= Instructions for the task =
Report only the number of lines below in which the string "https" appears.

= Exercise data =
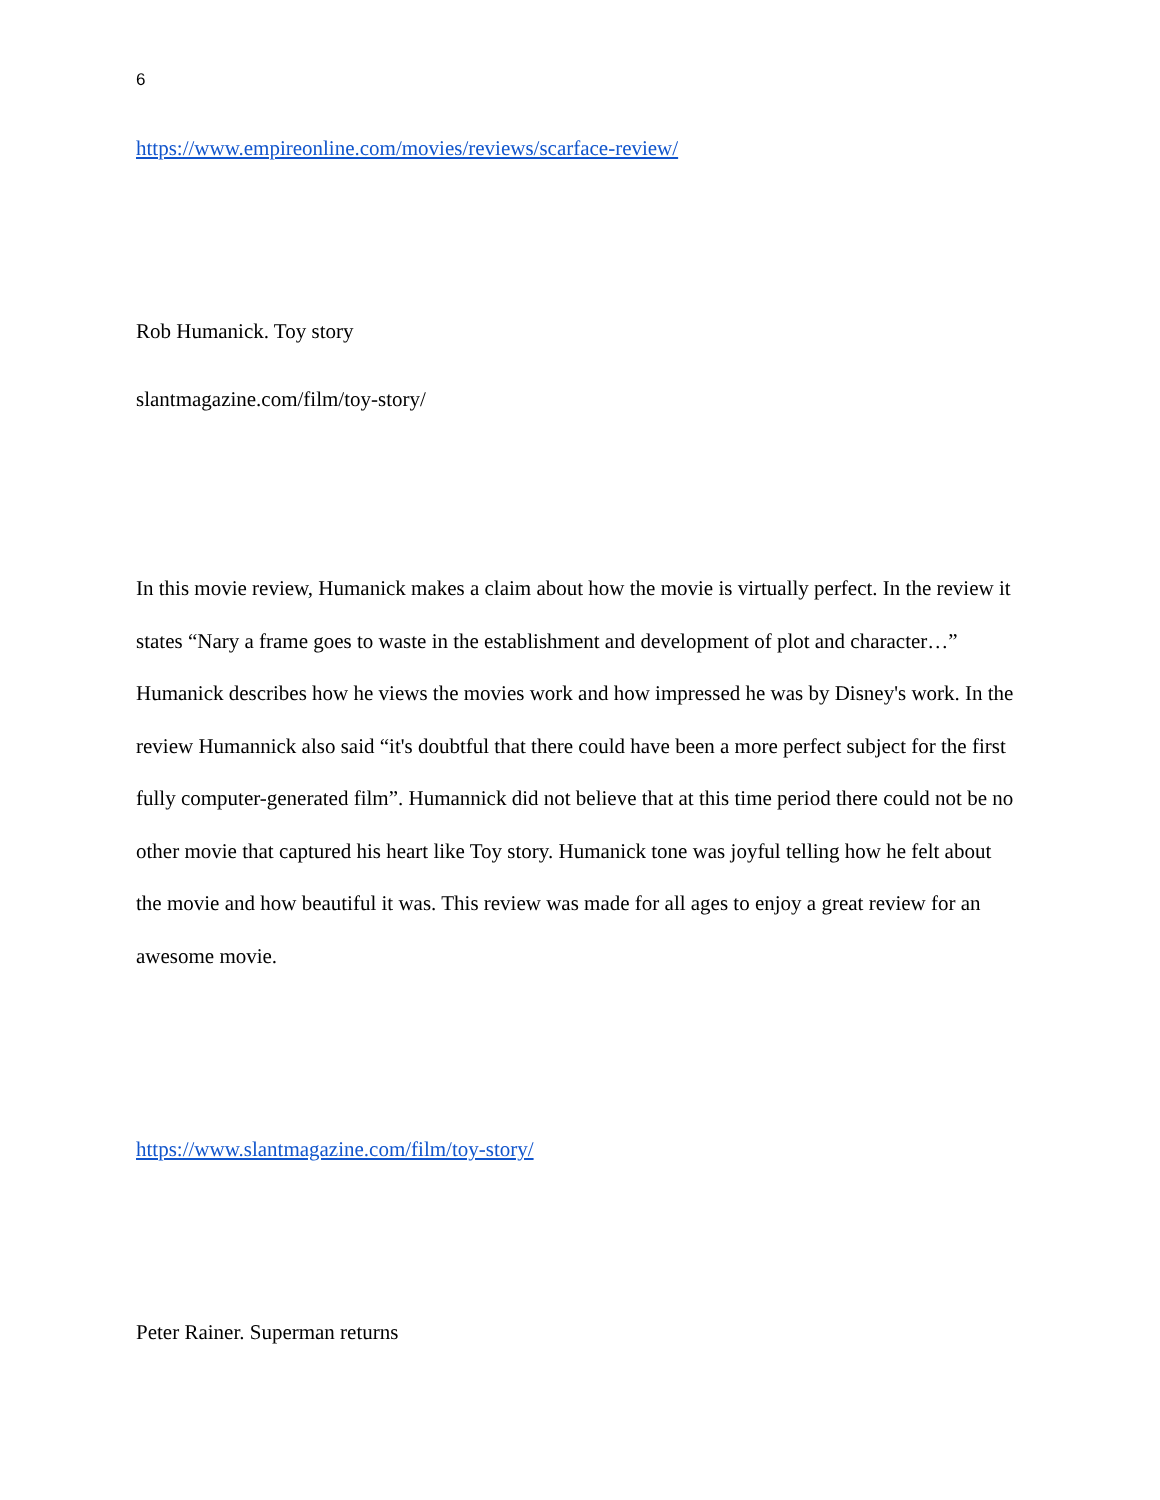6
https://www.empireonline.com/movies/reviews/scarface-review/
Rob Humanick. Toy story
slantmagazine.com/film/toy-story/
In this movie review, Humanick makes a claim about how the movie is virtually perfect. In the review it states “Nary a frame goes to waste in the establishment and development of plot and character…” Humanick describes how he views the movies work and how impressed he was by Disney's work. In the review Humannick also said “it's doubtful that there could have been a more perfect subject for the first fully computer-generated film”. Humannick did not believe that at this time period there could not be no other movie that captured his heart like Toy story. Humanick tone was joyful telling how he felt about the movie and how beautiful it was. This review was made for all ages to enjoy a great review for an awesome movie.
https://www.slantmagazine.com/film/toy-story/
Peter Rainer. Superman returns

= Output =
2